The popularity of such products is the result of a combination of factors, including the hunt for income, the need for diversification and, more recently, a stronger focus on ESG – as seen, for example, in the renewable energy infrastructure sector.

Arguably the biggest reason, though, for the increase in these mandates in the investment trust world in particular is because the closed-ended structure is seen as a more suitable vehicle for alternative asset classes. This is because illiquid investments, such as property and private equity, cannot be sold at short notice. If held in an open-ended fund, therefore, there is greater risk for shareholders if a sell-off is triggered as there is a liquidity mismatch.

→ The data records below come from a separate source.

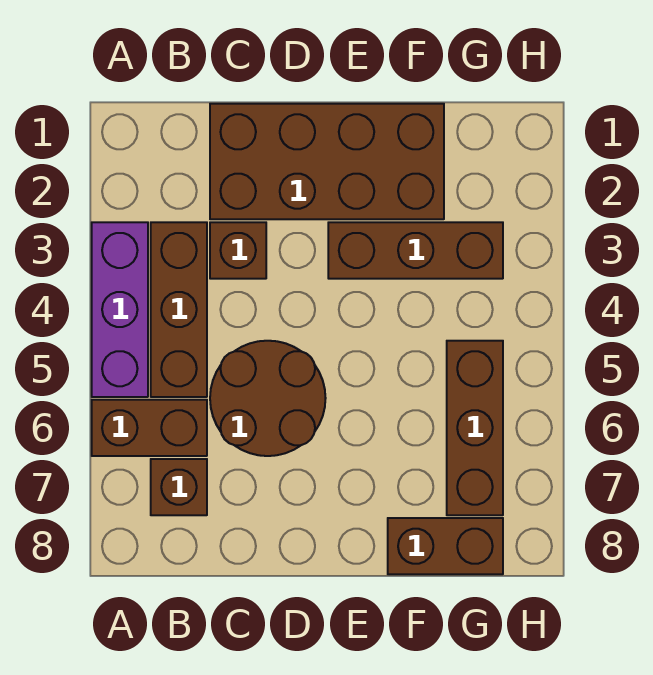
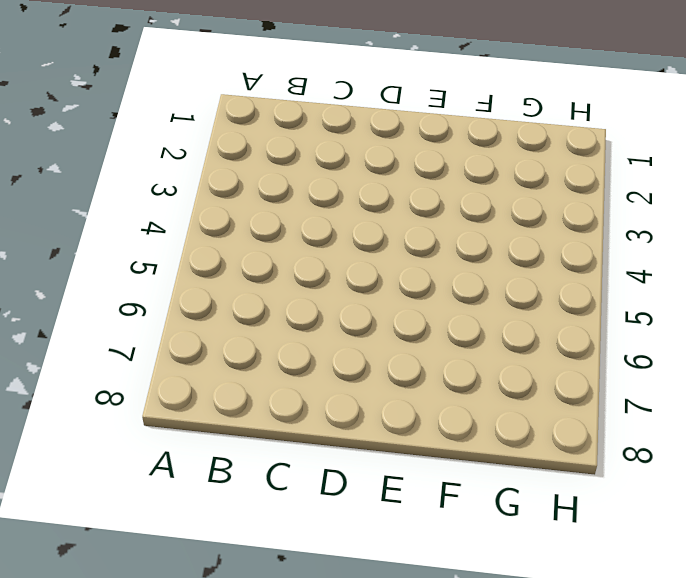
none -> purple brick A3:A5 level 1
none -> brown brick A6:B6 level 1

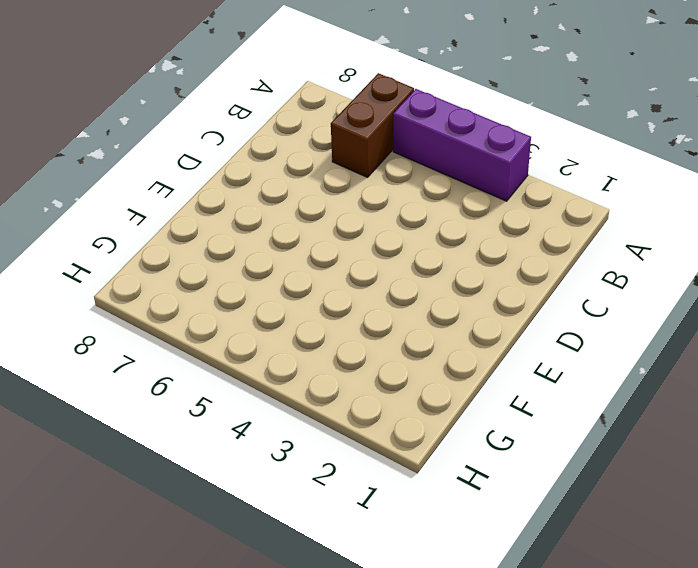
none -> brown brick B3:B5 level 1
none -> brown brick B7 level 1

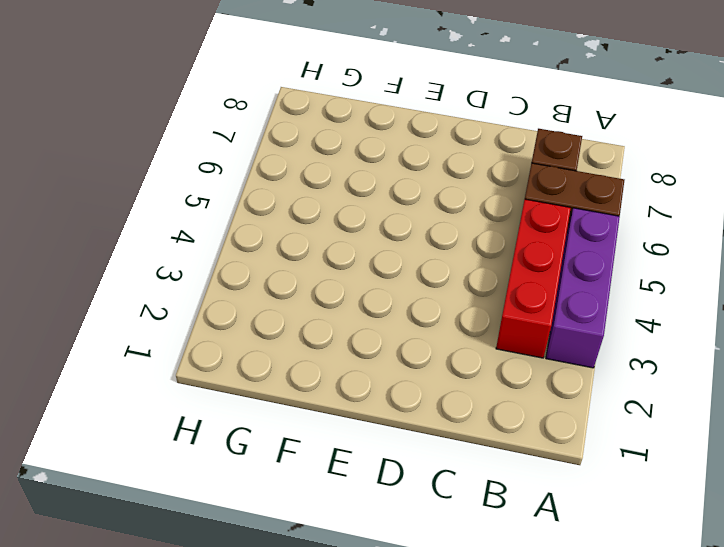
red brick B3:B5 level 1 -> brown brick B3:B5 level 1
none -> brown brick C1:F2 level 1
none -> brown brick C3 level 1

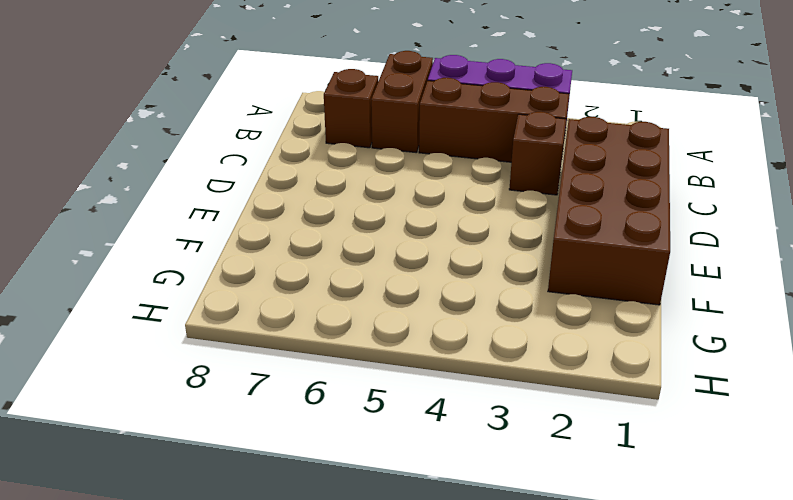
none -> brown round brick C5:D6 level 1
none -> brown brick E3:G3 level 1

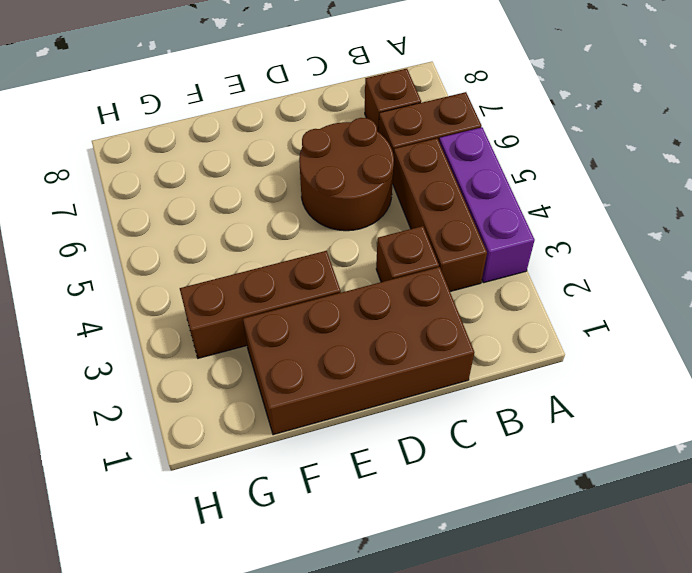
none -> brown brick F8:G8 level 1
none -> brown brick G5:G7 level 1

In 2016, for example, after the UK voted to leave the European Union, almost every open-ended property fund was forced to suspend trading. Panic about the viability of UK commercial property shot through the market, leading anxious investors to rush to withdraw their money…

Closed-ended funds on the other hand do not have to worry about daily inflows and outflows, and their stock exchange listing means investors can buy and sell shares whenever the market is open, without the risk of suspensions. This means investors can sell shares without the trust literally having to sell a building to meet the liquidity, as is the case in open-ended funds.